People make an awful mistake by starting where the energy isn’t. If you’re feeling very world-weary—and sometimes we’re all in that boat—you have to sit down with something that’s going to engage you. That doesn’t mean you just switch on the TV and watch a cartoon, but it does mean asking, What would be fun? Maybe take a piece of paper and a pencil and start drawing silly things. Go for a walk. Just sit very quietly watching your breathing. Anything. Just allow the whim to get you going.

Now, you can’t do this all of the time; it’s too disconnected. But I think in that particular frame of mind, when you run out of energy and motivation, I think you have to go right down to the instinct, right down to a whim.

I’m coming up on 60, and I’m wondering where my life will begin to go. I need to take a slightly different direction. I talked to a very wise man, and he said, “If you’re trying to find a new direction, don’t plan it, because this [pointing to his head] has been planning your life up to now. You can’t plan something new with the same old apparatus.” He said, “Leave a gap. Leave a space, and just do things on auto for a while. Just see where these whims take you.”

It’s like creativity. You have to follow it without knowing where you’re going. If you try to control where you’re going, you’re back in the same process. It’s like asking a piece of machinery that’s broken to mend itself.

Stanley Kubrick quotes on creativity

Stanley Kubrick is widely considered to be one of the best filmmakers of all time. From Clockwork Orange and 2001 to Full Metal Jacket, his movies were memorable and unique. Marlon Brando said, “Stanley is unusually perceptive and delicately attuned to
people. He has an adroit intellect and is a creative thinker, not
a repeater, not a fact-gatherer,. he digests what he learns and
brings to a new project an original point of view and a reserved

I’ve collected a few quotes on his process and creativity.

Perhaps it sounds ridiculous, but the best thing that young filmmakers should do is to get hold of a camera and some film and make a movie of any kind at all.

I think the big mistake in schools is trying to teach children
anything, and by using fear as the basic motivation. Fear of getting
failing grades, fear of not staying with your class, etc. Interest can
produce learning on a scale compared to fear as a nuclear explosion to
a firecracker.

If you can talk brilliantly about a problem, it can create the consoling illusion that it has been mastered.

Any time you take a chance you better be sure the rewards are worth the risk because they can put you away just as fast for a ten dollar heist as they can for a million dollar job.

I think it was Joyce who observed that accidents are the portals to discovery. Well, that’s certainly true in making films. And perhaps in much the same way, there is an aspect of film-making which can be compared to a sporting contest. You can start with a game plan but depending on where the ball bounces and where the other side happens to be, opportunities and problems arise which can only be effectively dealt with at that very moment.

I think that one of the problems with twentieth-century art is its preoccupation with subjectivity and originality at the expense of everything else.
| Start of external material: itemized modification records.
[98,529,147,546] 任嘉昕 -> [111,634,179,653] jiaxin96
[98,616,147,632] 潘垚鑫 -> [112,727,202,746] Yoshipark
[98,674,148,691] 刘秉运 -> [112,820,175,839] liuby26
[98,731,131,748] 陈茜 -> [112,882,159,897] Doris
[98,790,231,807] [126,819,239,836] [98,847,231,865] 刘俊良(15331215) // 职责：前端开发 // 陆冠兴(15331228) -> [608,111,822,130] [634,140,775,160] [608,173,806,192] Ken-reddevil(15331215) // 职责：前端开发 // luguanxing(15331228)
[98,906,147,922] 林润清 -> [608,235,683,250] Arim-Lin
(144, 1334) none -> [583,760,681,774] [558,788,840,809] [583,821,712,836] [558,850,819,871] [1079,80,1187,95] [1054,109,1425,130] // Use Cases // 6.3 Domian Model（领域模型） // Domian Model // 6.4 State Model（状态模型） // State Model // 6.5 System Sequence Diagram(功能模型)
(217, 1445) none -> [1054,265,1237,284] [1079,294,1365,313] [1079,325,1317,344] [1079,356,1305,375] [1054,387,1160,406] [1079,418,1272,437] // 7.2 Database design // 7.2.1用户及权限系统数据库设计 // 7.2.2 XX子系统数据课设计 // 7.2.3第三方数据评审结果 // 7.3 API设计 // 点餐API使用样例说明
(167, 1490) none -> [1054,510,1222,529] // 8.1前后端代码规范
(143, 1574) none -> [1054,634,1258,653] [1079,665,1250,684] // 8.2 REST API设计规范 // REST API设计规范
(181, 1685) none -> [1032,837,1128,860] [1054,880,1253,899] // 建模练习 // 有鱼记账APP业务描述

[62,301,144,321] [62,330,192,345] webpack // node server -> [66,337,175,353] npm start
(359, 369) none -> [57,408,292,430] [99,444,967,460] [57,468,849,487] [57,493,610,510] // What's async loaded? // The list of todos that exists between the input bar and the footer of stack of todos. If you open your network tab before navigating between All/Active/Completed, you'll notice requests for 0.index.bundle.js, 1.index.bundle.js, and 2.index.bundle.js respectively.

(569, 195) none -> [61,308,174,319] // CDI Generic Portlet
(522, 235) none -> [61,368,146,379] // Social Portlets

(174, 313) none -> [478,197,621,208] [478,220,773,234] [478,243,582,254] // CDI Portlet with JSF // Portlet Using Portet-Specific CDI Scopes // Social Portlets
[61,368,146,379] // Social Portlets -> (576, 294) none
This has been especially true in painting and music. Though initially stimulating, this soon impeded the full development of any particular style, and rewarded uninteresting and sterile originality.

The events and situations that are most meaningful to people are those in which they are actually involved–and I’m convinced that this sense of personal involvement derives in large part from visual perception. I once saw a woman hit by a car, for example, or right after she had been hit, and she way lying in the middle of the road. I knew that at that moment I would have risked my life if necessary to help her…whereas if I had merely read about the accident or heard about it, it could not have meant too much. Of all the creative media I think that film is most nearly able to convey this sense of meaningfulness; to create an emotional involvement and a feeling of participation in the person seeing it.

How could we possibly appreciate the Mona Lisa if Leonardo had written at the bottom of the canvas: ‘The lady is smiling because she is hiding a secret from her lover.’ This would shackle the viewer to reality, and I don’t want this to happen to 2001.